The control unit, in which the decision is made about the order in which the regulation of the parameters of the individual power supplies shall take place, can appropriately be in the form of a computer (micro-computer) in which the strategies are stored which determine the order of and within which limits the regulating shall take place, and in which the choice of strategy is made on the basis of orders given by manual adjustment and/or by received measuring values from one or more constantly monitored process parameters or operation parameters for the precipitator, such as coupling on or off of a process stage, dust resistivity, temperature, moisture etc.
The invention will now be further described with reference to the accompanying block diagram illustrating components of a system for carrying out the method of the invention.
An electrostatic precipitator comprises a plurality of sections S1, S2, S3 each of which has a respective independent power supply PS1, PS2, PS3 and a respective control unit C1, C2, C3 which operates to adjust the respective pulse repetition frequency (PRF), pulse voltage level (PV) and DC-voltage level (DCV).
To achieve efficient control of the precipitator a central control unit CPU is used to, in turn, control the units C1,C2,C3, in dependence upon a predetermined stored control strategy and the measured dust content of the exit gases from the plant in which the precipitator is located.
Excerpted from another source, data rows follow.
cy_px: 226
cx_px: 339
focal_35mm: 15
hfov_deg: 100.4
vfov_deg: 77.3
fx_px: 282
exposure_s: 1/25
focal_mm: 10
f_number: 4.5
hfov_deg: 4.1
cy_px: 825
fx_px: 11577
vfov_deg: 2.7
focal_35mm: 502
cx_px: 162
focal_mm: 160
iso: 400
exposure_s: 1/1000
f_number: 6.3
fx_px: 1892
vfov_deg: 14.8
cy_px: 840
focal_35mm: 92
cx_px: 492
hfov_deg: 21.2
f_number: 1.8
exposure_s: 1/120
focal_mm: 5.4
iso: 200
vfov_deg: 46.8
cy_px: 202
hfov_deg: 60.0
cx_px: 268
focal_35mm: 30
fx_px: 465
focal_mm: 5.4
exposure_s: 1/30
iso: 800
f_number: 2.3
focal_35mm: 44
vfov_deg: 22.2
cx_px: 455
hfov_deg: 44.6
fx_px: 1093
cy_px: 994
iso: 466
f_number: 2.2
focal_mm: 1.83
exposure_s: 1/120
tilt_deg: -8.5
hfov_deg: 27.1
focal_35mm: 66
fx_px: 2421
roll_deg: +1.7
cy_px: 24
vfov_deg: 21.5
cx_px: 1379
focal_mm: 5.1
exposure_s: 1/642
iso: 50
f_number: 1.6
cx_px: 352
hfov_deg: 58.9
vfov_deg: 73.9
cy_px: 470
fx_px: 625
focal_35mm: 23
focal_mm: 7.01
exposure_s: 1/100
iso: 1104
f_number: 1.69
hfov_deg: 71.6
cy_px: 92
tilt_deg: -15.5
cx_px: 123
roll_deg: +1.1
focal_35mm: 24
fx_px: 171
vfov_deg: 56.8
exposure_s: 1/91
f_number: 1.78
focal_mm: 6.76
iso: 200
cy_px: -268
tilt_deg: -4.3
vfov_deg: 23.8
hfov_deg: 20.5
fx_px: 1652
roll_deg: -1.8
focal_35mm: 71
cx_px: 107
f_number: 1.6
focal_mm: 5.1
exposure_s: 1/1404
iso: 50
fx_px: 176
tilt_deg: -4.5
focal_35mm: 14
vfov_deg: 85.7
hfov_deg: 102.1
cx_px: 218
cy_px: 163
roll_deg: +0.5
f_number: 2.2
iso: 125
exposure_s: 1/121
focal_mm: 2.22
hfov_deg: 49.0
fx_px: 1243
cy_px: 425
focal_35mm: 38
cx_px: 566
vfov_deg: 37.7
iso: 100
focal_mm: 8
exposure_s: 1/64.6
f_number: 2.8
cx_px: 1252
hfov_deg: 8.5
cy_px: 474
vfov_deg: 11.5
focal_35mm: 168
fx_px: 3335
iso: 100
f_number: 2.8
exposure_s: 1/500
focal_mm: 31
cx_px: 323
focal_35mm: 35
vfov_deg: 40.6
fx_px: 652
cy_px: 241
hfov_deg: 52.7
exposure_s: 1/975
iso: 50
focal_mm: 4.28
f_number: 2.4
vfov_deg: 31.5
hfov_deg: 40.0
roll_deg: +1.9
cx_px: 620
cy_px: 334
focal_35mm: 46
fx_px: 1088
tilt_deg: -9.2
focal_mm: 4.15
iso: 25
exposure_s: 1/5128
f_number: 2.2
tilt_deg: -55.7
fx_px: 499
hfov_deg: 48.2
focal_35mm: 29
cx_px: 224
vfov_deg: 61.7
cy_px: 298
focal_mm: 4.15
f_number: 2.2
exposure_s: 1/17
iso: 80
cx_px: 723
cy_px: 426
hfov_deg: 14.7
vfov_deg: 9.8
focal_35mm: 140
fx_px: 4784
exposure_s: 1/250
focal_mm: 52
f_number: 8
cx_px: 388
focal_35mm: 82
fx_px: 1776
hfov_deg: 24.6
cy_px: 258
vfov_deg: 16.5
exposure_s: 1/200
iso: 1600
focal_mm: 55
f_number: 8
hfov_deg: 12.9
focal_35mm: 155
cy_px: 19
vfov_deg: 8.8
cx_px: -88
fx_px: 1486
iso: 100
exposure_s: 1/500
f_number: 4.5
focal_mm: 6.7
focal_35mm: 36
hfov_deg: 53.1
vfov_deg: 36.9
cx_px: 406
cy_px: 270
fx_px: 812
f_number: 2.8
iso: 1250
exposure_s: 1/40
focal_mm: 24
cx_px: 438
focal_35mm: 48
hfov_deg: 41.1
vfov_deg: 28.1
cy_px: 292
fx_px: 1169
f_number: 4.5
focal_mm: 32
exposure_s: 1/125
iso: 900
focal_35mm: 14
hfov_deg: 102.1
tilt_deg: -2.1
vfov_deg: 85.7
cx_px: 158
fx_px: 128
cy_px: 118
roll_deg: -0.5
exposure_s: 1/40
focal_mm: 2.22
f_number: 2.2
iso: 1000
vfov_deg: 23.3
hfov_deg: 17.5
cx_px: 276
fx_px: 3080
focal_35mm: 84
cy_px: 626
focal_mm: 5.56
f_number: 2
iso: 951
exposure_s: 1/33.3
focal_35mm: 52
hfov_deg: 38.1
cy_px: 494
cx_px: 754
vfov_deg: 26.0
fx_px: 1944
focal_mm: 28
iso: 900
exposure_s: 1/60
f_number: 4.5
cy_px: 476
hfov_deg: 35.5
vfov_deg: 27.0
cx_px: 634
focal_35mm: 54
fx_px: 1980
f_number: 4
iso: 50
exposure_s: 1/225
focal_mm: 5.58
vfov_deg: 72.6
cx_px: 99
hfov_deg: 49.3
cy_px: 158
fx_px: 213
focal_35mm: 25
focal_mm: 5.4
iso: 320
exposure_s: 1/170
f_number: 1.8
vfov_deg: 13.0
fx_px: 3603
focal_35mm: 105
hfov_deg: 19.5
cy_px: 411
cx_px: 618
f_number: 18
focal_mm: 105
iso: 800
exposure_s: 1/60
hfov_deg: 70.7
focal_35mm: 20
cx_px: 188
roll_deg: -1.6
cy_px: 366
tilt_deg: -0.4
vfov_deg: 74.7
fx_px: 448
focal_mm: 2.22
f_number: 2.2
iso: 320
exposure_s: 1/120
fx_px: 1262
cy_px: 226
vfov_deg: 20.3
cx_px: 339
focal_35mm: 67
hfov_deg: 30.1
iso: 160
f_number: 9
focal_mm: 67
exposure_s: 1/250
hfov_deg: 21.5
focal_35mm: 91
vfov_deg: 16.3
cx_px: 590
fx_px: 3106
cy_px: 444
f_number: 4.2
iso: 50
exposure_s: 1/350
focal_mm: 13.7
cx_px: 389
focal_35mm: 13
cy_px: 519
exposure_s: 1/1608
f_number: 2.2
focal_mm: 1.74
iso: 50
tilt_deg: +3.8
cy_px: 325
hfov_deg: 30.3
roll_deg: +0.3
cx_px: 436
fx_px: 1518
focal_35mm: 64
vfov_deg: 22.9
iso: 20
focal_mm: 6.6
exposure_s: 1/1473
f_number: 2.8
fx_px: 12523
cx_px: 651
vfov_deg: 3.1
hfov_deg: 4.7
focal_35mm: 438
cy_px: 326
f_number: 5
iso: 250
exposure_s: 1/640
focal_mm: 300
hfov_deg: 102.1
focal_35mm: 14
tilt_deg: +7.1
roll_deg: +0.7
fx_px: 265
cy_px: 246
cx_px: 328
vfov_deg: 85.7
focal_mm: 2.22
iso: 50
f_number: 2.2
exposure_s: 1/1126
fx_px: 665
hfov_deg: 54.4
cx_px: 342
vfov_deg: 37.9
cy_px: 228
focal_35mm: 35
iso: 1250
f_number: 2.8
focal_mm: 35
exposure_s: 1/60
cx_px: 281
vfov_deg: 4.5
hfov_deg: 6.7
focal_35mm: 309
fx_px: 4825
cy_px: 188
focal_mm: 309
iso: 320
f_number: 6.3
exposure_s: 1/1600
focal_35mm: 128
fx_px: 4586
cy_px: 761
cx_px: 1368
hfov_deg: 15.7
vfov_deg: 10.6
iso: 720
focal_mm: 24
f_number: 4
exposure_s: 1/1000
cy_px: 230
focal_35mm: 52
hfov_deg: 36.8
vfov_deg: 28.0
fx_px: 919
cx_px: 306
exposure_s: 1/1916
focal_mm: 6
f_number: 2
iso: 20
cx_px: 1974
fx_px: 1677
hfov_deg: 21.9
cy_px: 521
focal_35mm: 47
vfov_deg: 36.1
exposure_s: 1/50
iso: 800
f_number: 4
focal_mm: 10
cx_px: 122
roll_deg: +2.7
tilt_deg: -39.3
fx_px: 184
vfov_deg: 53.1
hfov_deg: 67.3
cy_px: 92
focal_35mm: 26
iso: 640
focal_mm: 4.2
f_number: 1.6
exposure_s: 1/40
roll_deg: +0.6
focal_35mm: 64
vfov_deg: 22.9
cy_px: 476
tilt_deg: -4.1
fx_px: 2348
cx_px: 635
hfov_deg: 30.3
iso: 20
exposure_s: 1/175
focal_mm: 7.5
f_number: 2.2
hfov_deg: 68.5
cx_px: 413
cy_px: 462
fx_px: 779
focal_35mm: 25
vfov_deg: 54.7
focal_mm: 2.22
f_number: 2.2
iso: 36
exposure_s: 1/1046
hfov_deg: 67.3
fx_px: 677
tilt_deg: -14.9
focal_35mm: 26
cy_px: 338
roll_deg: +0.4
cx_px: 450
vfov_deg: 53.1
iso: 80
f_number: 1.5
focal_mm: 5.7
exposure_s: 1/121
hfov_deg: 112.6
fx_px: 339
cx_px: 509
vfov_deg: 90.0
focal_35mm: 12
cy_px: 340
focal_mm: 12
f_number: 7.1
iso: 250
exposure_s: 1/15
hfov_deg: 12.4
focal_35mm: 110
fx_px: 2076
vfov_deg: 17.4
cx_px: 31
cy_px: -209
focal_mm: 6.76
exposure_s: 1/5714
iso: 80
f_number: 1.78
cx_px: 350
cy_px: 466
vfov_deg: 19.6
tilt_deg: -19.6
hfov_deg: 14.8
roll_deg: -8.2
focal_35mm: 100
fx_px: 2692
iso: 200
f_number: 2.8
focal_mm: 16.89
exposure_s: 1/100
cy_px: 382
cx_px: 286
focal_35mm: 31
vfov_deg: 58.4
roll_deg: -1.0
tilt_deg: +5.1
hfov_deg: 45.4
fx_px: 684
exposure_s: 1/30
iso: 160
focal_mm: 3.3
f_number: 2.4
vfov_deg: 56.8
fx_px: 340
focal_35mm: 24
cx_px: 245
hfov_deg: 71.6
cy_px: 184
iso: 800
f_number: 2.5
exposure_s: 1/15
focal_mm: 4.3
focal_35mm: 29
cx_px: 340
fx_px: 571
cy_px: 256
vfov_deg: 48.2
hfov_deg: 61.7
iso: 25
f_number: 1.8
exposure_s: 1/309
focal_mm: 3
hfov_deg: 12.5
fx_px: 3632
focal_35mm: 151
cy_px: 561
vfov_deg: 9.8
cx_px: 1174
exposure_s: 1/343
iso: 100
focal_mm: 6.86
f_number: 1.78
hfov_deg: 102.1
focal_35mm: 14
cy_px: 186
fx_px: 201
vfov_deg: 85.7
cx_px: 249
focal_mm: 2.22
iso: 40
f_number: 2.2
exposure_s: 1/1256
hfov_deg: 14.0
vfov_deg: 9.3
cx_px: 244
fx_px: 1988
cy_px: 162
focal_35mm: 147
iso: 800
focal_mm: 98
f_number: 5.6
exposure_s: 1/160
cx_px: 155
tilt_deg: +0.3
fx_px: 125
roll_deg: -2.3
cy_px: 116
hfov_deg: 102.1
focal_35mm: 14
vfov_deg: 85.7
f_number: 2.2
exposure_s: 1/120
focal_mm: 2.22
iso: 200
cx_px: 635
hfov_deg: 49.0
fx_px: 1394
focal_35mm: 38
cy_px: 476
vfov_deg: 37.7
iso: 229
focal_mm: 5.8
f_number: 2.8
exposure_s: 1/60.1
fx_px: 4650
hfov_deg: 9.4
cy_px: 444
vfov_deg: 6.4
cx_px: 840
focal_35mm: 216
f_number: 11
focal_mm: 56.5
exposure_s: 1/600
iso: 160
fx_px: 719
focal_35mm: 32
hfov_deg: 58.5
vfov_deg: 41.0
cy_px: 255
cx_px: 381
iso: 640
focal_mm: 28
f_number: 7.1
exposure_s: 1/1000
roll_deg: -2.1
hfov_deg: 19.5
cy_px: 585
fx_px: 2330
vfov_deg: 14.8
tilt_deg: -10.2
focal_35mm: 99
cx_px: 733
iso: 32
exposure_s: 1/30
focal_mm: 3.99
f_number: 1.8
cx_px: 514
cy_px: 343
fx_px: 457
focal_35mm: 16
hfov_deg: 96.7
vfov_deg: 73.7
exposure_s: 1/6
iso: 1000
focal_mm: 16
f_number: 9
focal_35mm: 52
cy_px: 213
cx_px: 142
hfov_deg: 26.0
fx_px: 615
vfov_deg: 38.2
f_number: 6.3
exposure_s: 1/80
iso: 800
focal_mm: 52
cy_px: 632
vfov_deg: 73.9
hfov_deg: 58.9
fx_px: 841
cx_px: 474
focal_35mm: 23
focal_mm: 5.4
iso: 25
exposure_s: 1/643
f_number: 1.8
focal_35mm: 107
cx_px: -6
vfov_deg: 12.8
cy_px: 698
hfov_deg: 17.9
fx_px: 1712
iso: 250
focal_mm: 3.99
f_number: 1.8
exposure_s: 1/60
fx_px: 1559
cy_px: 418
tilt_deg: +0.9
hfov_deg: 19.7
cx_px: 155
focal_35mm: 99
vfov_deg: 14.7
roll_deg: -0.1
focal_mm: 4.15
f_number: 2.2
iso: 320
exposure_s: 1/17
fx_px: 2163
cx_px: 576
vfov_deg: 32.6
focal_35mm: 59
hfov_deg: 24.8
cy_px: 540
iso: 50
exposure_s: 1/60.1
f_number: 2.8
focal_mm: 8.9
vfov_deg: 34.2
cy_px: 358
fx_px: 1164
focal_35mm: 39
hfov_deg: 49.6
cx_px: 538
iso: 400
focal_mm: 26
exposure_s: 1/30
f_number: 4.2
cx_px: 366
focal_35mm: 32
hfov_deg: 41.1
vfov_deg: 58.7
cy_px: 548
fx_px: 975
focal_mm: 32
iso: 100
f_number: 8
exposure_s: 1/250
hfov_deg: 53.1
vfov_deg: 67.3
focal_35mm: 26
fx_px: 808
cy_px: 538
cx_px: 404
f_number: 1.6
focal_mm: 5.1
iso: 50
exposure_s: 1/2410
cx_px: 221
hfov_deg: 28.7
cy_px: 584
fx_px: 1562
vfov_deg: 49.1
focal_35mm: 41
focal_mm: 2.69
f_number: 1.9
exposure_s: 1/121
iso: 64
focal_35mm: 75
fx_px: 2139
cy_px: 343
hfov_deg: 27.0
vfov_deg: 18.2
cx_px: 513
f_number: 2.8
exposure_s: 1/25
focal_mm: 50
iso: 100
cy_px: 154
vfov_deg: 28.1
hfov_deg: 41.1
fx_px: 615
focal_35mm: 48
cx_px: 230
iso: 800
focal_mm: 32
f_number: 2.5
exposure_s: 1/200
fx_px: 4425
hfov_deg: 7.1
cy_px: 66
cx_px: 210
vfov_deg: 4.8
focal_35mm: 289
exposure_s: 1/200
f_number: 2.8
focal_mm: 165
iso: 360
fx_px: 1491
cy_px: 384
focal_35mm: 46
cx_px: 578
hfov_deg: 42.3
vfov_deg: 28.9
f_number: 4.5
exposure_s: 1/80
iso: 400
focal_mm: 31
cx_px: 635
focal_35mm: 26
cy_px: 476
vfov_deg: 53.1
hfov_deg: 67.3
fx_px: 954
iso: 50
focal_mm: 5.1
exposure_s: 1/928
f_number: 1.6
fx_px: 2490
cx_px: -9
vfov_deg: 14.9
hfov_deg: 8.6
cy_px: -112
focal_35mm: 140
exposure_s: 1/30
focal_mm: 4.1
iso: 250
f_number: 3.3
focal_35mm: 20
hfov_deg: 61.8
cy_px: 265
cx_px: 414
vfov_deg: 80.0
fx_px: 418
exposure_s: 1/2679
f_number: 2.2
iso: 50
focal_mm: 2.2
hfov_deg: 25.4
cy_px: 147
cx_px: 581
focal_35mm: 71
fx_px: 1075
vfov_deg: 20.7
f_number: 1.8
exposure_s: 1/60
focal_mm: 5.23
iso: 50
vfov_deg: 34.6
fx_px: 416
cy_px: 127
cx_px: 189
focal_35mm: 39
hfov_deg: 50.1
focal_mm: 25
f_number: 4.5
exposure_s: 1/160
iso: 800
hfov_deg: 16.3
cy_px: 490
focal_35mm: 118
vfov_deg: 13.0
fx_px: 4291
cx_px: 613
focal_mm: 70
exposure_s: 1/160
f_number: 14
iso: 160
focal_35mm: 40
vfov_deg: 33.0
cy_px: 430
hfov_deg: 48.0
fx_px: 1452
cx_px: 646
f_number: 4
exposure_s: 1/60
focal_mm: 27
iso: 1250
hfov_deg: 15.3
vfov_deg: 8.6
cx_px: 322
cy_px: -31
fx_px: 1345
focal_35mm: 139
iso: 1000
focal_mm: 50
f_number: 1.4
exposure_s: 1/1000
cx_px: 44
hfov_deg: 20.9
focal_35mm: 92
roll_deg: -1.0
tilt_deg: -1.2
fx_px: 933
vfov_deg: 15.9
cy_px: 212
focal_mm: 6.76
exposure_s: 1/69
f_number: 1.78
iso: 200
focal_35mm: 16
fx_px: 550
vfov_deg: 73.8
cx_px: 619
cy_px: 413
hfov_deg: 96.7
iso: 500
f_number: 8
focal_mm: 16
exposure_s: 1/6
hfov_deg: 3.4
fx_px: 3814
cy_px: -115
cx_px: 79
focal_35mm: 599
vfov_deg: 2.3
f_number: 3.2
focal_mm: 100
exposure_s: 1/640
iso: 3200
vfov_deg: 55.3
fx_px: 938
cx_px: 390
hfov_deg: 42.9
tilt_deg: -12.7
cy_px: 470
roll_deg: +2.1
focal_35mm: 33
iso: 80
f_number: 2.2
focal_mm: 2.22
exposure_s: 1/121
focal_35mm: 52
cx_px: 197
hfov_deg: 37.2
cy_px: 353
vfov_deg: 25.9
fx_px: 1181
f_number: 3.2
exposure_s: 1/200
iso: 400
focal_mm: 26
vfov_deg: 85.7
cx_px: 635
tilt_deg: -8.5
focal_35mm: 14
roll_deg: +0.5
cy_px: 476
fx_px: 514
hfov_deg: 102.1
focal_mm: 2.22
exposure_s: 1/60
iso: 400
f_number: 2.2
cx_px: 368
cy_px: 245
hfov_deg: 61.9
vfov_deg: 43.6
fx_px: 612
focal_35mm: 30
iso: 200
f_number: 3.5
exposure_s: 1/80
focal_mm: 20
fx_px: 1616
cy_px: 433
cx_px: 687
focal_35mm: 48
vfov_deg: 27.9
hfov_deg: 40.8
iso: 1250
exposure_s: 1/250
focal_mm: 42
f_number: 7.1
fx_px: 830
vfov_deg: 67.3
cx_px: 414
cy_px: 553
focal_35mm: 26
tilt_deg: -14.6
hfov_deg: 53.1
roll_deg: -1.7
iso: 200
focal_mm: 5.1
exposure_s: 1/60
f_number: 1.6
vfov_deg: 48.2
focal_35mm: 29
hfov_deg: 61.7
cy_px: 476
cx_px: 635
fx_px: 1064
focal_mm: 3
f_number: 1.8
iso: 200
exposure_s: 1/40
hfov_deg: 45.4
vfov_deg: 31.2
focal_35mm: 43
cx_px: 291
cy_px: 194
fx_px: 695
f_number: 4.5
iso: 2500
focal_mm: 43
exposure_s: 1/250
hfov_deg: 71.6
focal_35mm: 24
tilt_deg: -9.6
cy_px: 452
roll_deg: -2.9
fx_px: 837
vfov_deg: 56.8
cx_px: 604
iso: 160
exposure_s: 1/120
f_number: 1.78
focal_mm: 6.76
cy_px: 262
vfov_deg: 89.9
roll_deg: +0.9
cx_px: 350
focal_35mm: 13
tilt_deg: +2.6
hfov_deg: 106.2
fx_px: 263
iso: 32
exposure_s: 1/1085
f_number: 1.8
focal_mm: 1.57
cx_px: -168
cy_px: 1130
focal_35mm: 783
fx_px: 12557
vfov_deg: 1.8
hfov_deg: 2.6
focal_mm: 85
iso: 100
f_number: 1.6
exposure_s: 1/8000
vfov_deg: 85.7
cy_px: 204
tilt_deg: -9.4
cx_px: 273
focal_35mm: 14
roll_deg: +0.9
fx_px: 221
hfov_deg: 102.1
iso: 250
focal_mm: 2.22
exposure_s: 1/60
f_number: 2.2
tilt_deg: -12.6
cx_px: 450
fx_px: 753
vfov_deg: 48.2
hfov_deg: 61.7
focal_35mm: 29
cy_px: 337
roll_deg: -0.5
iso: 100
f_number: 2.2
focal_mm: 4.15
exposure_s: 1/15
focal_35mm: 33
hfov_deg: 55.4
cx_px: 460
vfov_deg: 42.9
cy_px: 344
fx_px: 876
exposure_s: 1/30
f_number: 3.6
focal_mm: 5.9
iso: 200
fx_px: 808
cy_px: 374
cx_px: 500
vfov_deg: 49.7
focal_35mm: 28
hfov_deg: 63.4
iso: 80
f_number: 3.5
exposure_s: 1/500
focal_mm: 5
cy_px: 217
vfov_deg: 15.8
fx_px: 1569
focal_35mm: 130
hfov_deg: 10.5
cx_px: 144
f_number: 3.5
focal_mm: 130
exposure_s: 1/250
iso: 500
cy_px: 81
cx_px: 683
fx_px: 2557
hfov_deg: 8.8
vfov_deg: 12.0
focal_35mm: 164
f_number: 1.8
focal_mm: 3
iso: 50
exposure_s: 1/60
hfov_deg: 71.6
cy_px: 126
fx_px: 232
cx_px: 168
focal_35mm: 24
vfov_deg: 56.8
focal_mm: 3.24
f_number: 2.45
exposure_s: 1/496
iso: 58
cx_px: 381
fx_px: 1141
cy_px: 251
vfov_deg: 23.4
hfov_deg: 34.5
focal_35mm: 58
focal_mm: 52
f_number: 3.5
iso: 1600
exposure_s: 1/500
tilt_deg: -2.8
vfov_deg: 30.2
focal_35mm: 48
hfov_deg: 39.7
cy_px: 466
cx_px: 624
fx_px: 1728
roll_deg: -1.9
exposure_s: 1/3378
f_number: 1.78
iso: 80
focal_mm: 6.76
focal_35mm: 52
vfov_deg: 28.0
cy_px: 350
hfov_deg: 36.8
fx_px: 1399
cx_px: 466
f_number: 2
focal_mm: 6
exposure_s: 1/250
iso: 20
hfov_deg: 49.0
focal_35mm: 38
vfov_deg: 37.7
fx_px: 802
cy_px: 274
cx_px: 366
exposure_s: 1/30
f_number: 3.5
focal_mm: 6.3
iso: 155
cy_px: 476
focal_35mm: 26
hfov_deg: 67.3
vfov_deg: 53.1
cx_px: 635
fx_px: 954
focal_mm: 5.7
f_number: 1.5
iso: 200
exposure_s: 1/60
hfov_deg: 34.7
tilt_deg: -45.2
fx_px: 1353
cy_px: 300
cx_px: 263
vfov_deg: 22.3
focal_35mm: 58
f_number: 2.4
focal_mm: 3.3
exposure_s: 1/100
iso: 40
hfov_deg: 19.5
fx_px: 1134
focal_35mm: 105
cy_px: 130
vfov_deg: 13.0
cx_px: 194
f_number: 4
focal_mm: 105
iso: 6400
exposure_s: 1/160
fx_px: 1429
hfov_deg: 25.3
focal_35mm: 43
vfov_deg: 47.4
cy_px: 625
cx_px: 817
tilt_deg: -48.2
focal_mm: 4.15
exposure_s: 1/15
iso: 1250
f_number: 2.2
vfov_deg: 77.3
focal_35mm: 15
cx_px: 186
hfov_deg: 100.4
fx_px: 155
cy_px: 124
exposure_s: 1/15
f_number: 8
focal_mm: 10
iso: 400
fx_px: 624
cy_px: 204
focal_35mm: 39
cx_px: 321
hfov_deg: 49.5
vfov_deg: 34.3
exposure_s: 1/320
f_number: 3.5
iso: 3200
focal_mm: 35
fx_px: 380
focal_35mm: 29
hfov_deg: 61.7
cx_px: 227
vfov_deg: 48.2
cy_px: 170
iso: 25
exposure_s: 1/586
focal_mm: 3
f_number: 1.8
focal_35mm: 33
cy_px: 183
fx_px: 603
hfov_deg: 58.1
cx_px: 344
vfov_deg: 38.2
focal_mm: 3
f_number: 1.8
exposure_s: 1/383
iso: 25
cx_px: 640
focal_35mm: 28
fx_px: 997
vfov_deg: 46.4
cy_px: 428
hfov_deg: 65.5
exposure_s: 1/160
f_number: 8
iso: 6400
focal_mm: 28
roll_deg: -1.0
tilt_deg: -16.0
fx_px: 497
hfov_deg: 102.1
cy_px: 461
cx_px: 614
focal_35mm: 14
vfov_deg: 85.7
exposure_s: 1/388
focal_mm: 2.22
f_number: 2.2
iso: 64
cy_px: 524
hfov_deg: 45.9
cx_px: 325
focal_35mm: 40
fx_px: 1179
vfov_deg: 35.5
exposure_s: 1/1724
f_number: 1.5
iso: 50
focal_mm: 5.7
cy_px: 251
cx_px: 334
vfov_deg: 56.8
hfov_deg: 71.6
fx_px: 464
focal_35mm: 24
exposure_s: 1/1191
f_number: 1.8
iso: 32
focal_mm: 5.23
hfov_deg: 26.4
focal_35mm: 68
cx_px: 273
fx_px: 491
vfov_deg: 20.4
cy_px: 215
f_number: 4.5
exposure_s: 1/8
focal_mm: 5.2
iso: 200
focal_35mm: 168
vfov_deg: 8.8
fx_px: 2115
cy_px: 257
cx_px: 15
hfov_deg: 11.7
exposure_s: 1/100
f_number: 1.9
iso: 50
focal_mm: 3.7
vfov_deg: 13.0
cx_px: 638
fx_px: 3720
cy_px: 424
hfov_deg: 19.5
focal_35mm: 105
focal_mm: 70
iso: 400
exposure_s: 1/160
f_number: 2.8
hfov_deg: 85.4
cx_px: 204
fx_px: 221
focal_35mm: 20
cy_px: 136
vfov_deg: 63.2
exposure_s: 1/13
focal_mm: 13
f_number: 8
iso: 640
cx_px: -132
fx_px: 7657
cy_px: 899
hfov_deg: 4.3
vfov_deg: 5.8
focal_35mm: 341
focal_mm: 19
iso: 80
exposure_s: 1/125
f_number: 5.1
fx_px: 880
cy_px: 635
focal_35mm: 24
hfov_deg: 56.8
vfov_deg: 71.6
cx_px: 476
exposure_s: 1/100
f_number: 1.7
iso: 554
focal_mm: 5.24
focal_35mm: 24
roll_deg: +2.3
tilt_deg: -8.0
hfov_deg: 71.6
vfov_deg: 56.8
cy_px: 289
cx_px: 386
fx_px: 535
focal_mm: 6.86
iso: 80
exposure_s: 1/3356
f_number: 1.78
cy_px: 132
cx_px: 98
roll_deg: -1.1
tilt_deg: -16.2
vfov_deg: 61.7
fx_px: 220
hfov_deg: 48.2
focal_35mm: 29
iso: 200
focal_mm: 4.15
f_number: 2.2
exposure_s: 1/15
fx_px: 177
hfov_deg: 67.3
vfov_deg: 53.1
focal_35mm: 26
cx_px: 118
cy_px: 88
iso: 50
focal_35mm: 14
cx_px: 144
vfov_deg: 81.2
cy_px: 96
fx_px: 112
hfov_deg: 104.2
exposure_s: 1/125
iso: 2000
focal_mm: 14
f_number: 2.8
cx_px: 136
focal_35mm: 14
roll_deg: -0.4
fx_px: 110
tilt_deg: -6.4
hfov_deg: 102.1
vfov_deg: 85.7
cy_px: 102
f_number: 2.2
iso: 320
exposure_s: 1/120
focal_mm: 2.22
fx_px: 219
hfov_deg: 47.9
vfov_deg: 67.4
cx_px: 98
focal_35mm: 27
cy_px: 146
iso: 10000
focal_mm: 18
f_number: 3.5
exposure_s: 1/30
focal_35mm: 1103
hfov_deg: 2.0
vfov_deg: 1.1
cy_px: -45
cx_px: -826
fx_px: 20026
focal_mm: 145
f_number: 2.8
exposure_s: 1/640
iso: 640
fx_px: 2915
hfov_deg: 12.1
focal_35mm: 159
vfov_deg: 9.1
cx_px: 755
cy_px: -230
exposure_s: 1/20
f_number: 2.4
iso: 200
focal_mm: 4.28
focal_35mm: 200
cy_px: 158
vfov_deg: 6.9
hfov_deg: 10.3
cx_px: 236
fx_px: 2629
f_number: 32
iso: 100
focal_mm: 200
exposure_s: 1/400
The measured dust content, MDC, is input to the CPU to determine the regulation level to which the efficiency of the precipitator is to be adjusted, thus controlling the direction of regulation and its extent.
The selection of a suitable strategy from amongst a plurality of stored strategies can be achieved in a number of ways, by way of manual input to the CPU to a strategy selection unit STS of by similar input from parameter sensing devices, sensing, for example, the moisture level, temperature or resistance of the exit gases from the plant and/or the on/off states of process steps in the plant dedusted by the precipitator, e.g. in or out couplings of mills, conditioners and fuel feeders, these inputs being indicated by respective units M, Mo, T, R, SW1,SW2, and SW3.
It will be appreciated that various alternatives or additional parameters can be used to control the selection from amongst the predefined strategies and that the strategies themselves can be modified from the manual input M if precipitator conditions or requirements are changed.